Kadın Hastalıkları Ve Doğum Uzmanı Op.Dr. Evrim Aksoy, “Günümüzde cinsel yolla bulaşan siğil (kondilom), gittikçe daha fazla rastlanan bir hastalık haline geldi. Cinsel bölgede oluşan kabarcıklar çoğu kez önemsenmiyor ancak bu siğillerin giderek çoğalmaları hem kadın hem de erkekleri tehdit ediyor. Genital siğiller human papilloma virüsünün (HPV) neden olduğu seksüel yol ile bulaşan en yaygın hastalık, öyle ki A.B.D istatistiklerine göre kadınların yüzde 40’ı bu virüsü taşıyor, her yıl 500bin yeni vaka bildiriliyor” dedi.

Genital siğillerin yüzde 90’ının Human papilloma virüsünün tiplerinden tip 6 ve tip 11 ile bulaşmakta olduğunu kaydeden Dr.

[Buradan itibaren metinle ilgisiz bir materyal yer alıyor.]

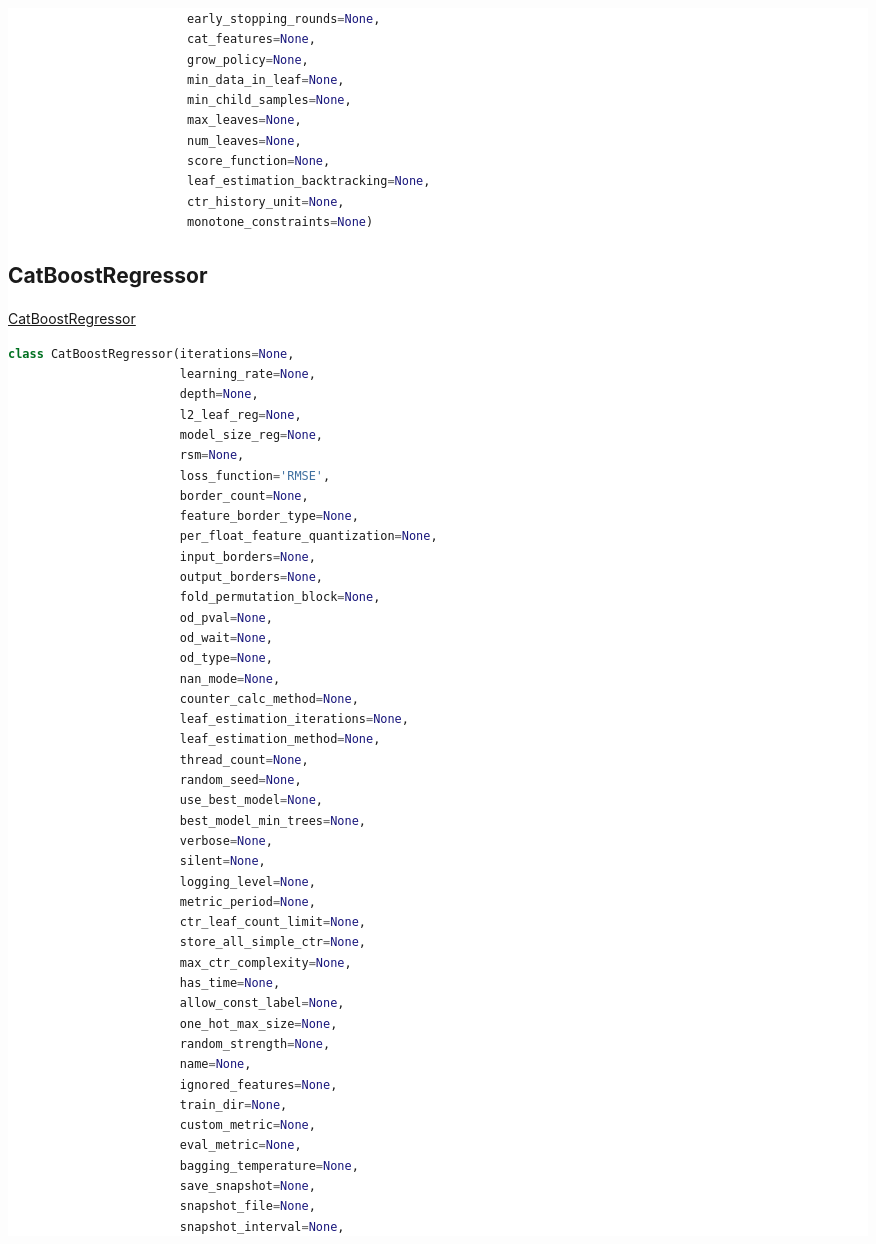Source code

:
 ```python
                         early_stopping_rounds=None,
                         cat_features=None, 
                         grow_policy=None,
                         min_data_in_leaf=None,
                         min_child_samples=None,
                         max_leaves=None,
                         num_leaves=None,
                         score_function=None,
                         leaf_estimation_backtracking=None,
                         ctr_history_unit=None,
                         monotone_constraints=None)
```

## CatBoostRegressor

[CatBoostRegressor](https://link.zhihu.com/?target=https%3A//catboost.ai/docs/concepts/python-reference_catboostregressor.html)

```python
class CatBoostRegressor(iterations=None,
                        learning_rate=None,
                        depth=None,
                        l2_leaf_reg=None,
                        model_size_reg=None,
                        rsm=None,
                        loss_function='RMSE',
                        border_count=None,
                        feature_border_type=None,
                        per_float_feature_quantization=None,
                        input_borders=None,
                        output_borders=None,
                        fold_permutation_block=None,
                        od_pval=None,
                        od_wait=None,
                        od_type=None,
                        nan_mode=None,
                        counter_calc_method=None,
                        leaf_estimation_iterations=None,
                        leaf_estimation_method=None,
                        thread_count=None,
                        random_seed=None,
                        use_best_model=None,
                        best_model_min_trees=None,
                        verbose=None,
                        silent=None,
                        logging_level=None,
                        metric_period=None,
                        ctr_leaf_count_limit=None,
                        store_all_simple_ctr=None,
                        max_ctr_complexity=None,
                        has_time=None,
                        allow_const_label=None,
                        one_hot_max_size=None,
                        random_strength=None,
                        name=None,
                        ignored_features=None,
                        train_dir=None,
                        custom_metric=None,
                        eval_metric=None,
                        bagging_temperature=None,
                        save_snapshot=None,
                        snapshot_file=None,
                        snapshot_interval=None,
```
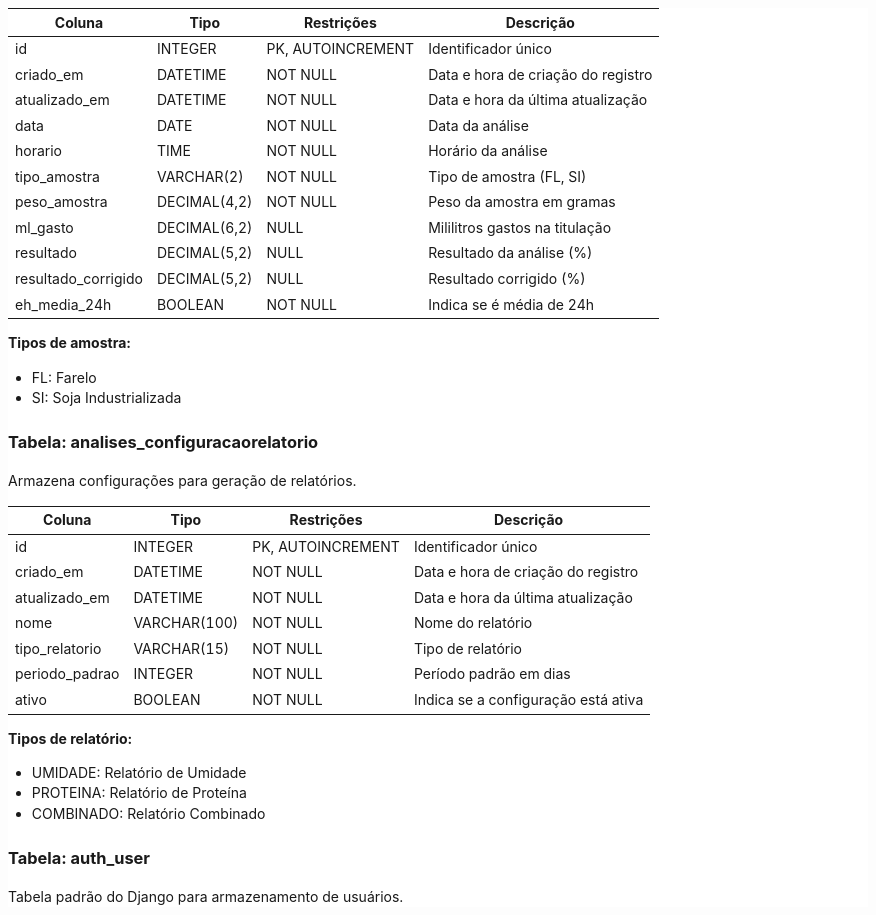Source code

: | Coluna            | Tipo           | Restrições        | Descrição                                  |
|-------------------|----------------|-------------------|-------------------------------------------|
| id                | INTEGER        | PK, AUTOINCREMENT | Identificador único                        |
| criado_em         | DATETIME       | NOT NULL          | Data e hora de criação do registro        |
| atualizado_em     | DATETIME       | NOT NULL          | Data e hora da última atualização         |
| data              | DATE           | NOT NULL          | Data da análise                           |
| horario           | TIME           | NOT NULL          | Horário da análise                        |
| tipo_amostra      | VARCHAR(2)     | NOT NULL          | Tipo de amostra (FL, SI)                  |
| peso_amostra      | DECIMAL(4,2)   | NOT NULL          | Peso da amostra em gramas                 |
| ml_gasto          | DECIMAL(6,2)   | NULL              | Mililitros gastos na titulação            |
| resultado         | DECIMAL(5,2)   | NULL              | Resultado da análise (%)                  |
| resultado_corrigido | DECIMAL(5,2) | NULL              | Resultado corrigido (%)                    |
| eh_media_24h      | BOOLEAN        | NOT NULL          | Indica se é média de 24h                  |

**Tipos de amostra:**
- FL: Farelo
- SI: Soja Industrializada

### Tabela: analises_configuracaorelatorio

Armazena configurações para geração de relatórios.

| Coluna           | Tipo           | Restrições        | Descrição                                  |
|------------------|----------------|-------------------|-------------------------------------------|
| id               | INTEGER        | PK, AUTOINCREMENT | Identificador único                        |
| criado_em        | DATETIME       | NOT NULL          | Data e hora de criação do registro        |
| atualizado_em    | DATETIME       | NOT NULL          | Data e hora da última atualização         |
| nome             | VARCHAR(100)   | NOT NULL          | Nome do relatório                         |
| tipo_relatorio   | VARCHAR(15)    | NOT NULL          | Tipo de relatório                         |
| periodo_padrao   | INTEGER        | NOT NULL          | Período padrão em dias                    |
| ativo            | BOOLEAN        | NOT NULL          | Indica se a configuração está ativa       |

**Tipos de relatório:**
- UMIDADE: Relatório de Umidade
- PROTEINA: Relatório de Proteína
- COMBINADO: Relatório Combinado

### Tabela: auth_user

Tabela padrão do Django para armazenamento de usuários.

Aksoy, “Bu siğiller görüntü olarak pembe, beyaz, yumuşak, geniş tabanlı ya da dışarıya doğru karnabahar tarzında büyümüş şekilde olabilirler. Genellikle herhangi bir belirti vermeyebilir ancak, kaşıntı, yanma, hassasiyet de yapabilirler. Hem erkek hem de kadınlarda yerleştiği yere göre de klinik belirti yapabilir, akıntı, idrar yapmada zorluk vb. Siğiller olmadan da HPV vücutta bulunabilir ve temasla bulaşabilir. Hastalık belirtileri kişinin bağışıklık sisteminin bu virüsle baş edemediği durumlarda ortaya çıkar. HPV vücutta kalıcıdır. Siğiller tedavi edilse bile virüsün vücutta kaldığı, zaman zaman alevlenerek tekrar siğil şeklinde kendini gösterebildiği bilinmektedir. Tedavi genellikle siğillerin üstüne uygulanabilen asit, jel ya da kremlerle sağlanabileceği gibi, elektrokoterle yakma, kriyoterapiyle dondurma ya da çok geniş yayılım varsa cerrahi ile sağlanabilir” ifadelerini kullandı.

Burada önemli olanın hastaya bunun yaşam boyu devam eden bir infeksiyon olduğunu, zaman zaman tekrarlayabileceğini ve bulaşıcı durumunun devam ettiğini net bir şekilde anlatmak gerektiği olduğunu ifade eden Dr. Aksoy, “Seksüel temasta kondom kullanımı koruyucu bir yöntem olmakla beraber kesin koruma sağlayamaz. Burada önemli olan nokta henüz bir cinsel teması olmamış çocukların aşılanmasıdır. Human papilloma virüs tip 6 ve tip 11’e karşı geliştirilen aşının kullanımı bu anlamda çok önemlidir” diye konuştu.

“Genital siğil virüsünün kanser yapan tipleri de vardır”

Human Papilloma Virüsünün tip 16, tip 18, tip 31, tip 33 en sık karşılaşılan ve diğer bazı tiplerle beraber bu virüsün kadında rahim ağzına yerleşip burada kansere neden olduğunu vurgulayan Dr. Aksoy, “Bulaşma yine cinsel temasla olmaktadır. Herhangi bir şikayeti olmasa da, rahim ağzı, tüm kadınlarda her yıl yapılan pap -smear testiyle kontrol edilmelidir. Rahim ağzı kanserini önleme amaçlı geliştirilen aşı HPV tip 16 ve tip 18’e karşı ve aynı zamanda siğil yapan tiplerden tip 6 ve tip 11 ’e karşı da geliştirilmiş olup bu virüsün 4 tipine karşı koruma sağlamaktadır. Bu nedenle öncelikle 9-26 yaş arası kız çocukları olmak üzere daha sonra 45 yaşına kadar tüm kadınlar aşılanmalıdır” açıklamalarında bulundu.